**** Information given ****
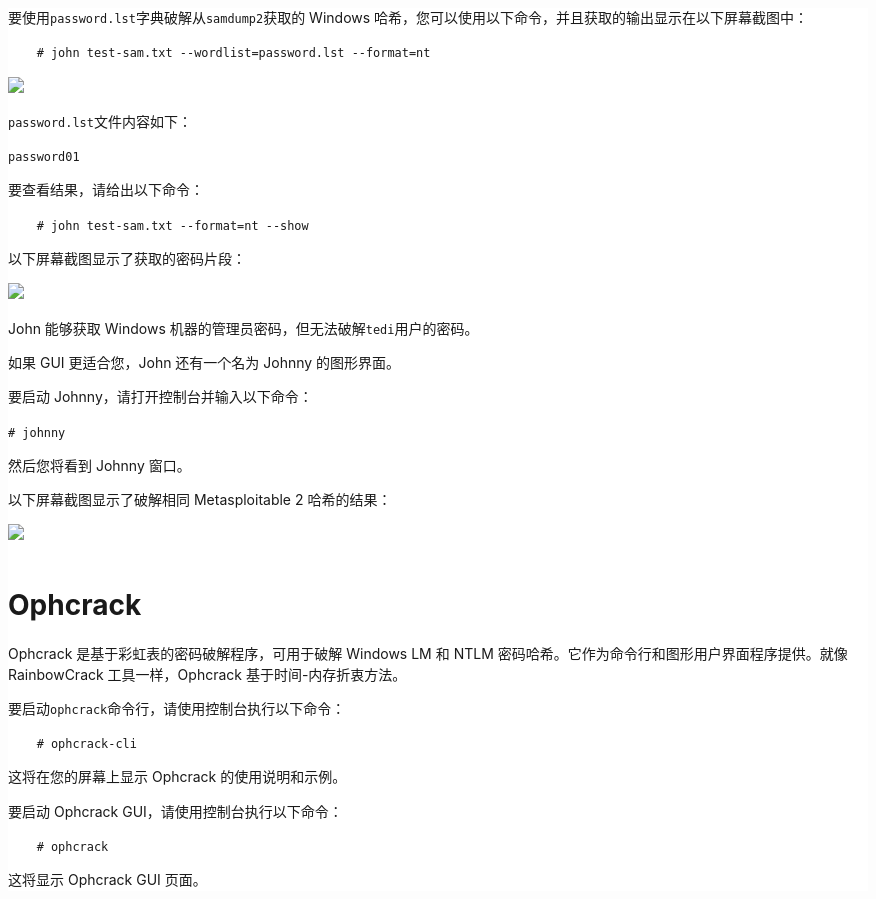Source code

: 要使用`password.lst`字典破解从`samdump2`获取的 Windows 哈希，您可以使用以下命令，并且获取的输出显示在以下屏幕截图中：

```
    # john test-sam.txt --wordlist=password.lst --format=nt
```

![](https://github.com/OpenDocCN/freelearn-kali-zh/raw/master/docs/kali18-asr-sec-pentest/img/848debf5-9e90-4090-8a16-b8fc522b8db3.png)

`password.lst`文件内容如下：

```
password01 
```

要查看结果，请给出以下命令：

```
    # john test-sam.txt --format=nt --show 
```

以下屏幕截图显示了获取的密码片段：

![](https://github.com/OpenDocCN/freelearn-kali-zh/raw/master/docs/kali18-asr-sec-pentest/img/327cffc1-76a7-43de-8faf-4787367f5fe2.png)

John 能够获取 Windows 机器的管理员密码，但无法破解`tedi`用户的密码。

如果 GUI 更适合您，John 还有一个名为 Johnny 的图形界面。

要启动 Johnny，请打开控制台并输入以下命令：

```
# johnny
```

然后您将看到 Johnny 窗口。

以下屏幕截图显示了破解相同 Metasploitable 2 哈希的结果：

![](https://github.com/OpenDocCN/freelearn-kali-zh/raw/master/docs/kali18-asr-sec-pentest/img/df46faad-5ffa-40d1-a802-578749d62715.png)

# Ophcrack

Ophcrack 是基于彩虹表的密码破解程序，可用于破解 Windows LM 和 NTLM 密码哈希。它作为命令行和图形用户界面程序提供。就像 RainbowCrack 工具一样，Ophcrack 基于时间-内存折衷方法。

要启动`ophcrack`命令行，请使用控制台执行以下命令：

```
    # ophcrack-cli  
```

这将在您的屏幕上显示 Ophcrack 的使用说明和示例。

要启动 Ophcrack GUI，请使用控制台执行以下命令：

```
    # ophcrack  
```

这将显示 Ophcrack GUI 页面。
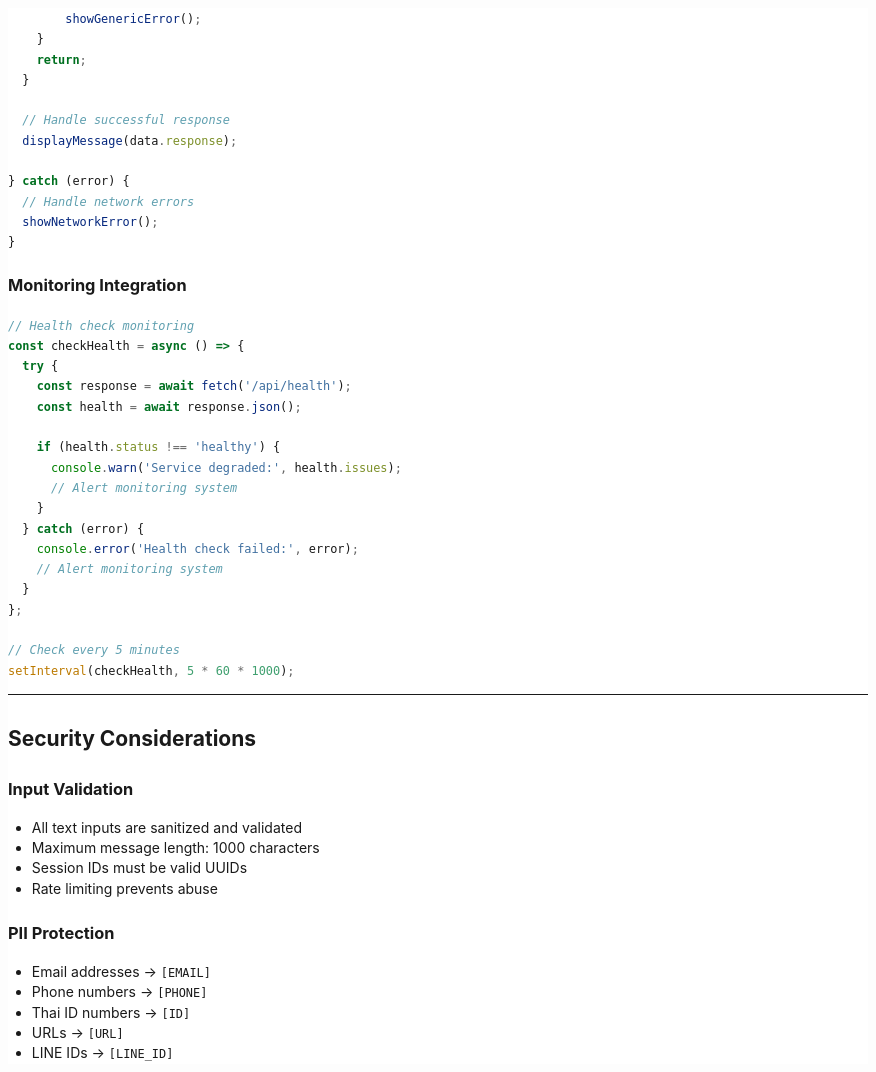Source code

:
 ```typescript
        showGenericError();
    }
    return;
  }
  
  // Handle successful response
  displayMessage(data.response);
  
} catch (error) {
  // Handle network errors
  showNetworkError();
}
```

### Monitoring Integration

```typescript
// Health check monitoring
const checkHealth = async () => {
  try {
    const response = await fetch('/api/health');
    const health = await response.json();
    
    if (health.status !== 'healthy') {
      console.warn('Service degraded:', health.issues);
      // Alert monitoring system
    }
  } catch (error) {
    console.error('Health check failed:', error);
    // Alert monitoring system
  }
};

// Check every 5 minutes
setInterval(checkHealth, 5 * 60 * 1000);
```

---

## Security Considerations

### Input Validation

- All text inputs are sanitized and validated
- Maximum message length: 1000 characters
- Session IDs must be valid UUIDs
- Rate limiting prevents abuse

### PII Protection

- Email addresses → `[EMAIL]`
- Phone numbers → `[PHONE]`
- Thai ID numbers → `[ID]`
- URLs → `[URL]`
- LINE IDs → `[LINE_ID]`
****
→ To do
Reproduce the data above without a single change, please, but without its pictures.

→ Output for this task
Source code

: 要使用`password.lst`字典破解从`samdump2`获取的 Windows 哈希，您可以使用以下命令，并且获取的输出显示在以下屏幕截图中：

```
    # john test-sam.txt --wordlist=password.lst --format=nt
```

![](https://github.com/OpenDocCN/freelearn-kali-zh/raw/master/docs/kali18-asr-sec-pentest/img/848debf5-9e90-4090-8a16-b8fc522b8db3.png)

`password.lst`文件内容如下：

```
password01 
```

要查看结果，请给出以下命令：

```
    # john test-sam.txt --format=nt --show 
```

以下屏幕截图显示了获取的密码片段：

![](https://github.com/OpenDocCN/freelearn-kali-zh/raw/master/docs/kali18-asr-sec-pentest/img/327cffc1-76a7-43de-8faf-4787367f5fe2.png)

John 能够获取 Windows 机器的管理员密码，但无法破解`tedi`用户的密码。

如果 GUI 更适合您，John 还有一个名为 Johnny 的图形界面。

要启动 Johnny，请打开控制台并输入以下命令：

```
# johnny
```

然后您将看到 Johnny 窗口。

以下屏幕截图显示了破解相同 Metasploitable 2 哈希的结果：

![](https://github.com/OpenDocCN/freelearn-kali-zh/raw/master/docs/kali18-asr-sec-pentest/img/df46faad-5ffa-40d1-a802-578749d62715.png)

# Ophcrack

Ophcrack 是基于彩虹表的密码破解程序，可用于破解 Windows LM 和 NTLM 密码哈希。它作为命令行和图形用户界面程序提供。就像 RainbowCrack 工具一样，Ophcrack 基于时间-内存折衷方法。

要启动`ophcrack`命令行，请使用控制台执行以下命令：

```
    # ophcrack-cli  
```

这将在您的屏幕上显示 Ophcrack 的使用说明和示例。

要启动 Ophcrack GUI，请使用控制台执行以下命令：

```
    # ophcrack  
```

这将显示 Ophcrack GUI 页面。
Source code

:
 ```typescript
        showGenericError();
    }
    return;
  }
  
  // Handle successful response
  displayMessage(data.response);
  
} catch (error) {
  // Handle network errors
  showNetworkError();
}
```

### Monitoring Integration

```typescript
// Health check monitoring
const checkHealth = async () => {
  try {
    const response = await fetch('/api/health');
    const health = await response.json();
    
    if (health.status !== 'healthy') {
      console.warn('Service degraded:', health.issues);
      // Alert monitoring system
    }
  } catch (error) {
    console.error('Health check failed:', error);
    // Alert monitoring system
  }
};

// Check every 5 minutes
setInterval(checkHealth, 5 * 60 * 1000);
```

---

## Security Considerations

### Input Validation

- All text inputs are sanitized and validated
- Maximum message length: 1000 characters
- Session IDs must be valid UUIDs
- Rate limiting prevents abuse

### PII Protection

- Email addresses → `[EMAIL]`
- Phone numbers → `[PHONE]`
- Thai ID numbers → `[ID]`
- URLs → `[URL]`
- LINE IDs → `[LINE_ID]`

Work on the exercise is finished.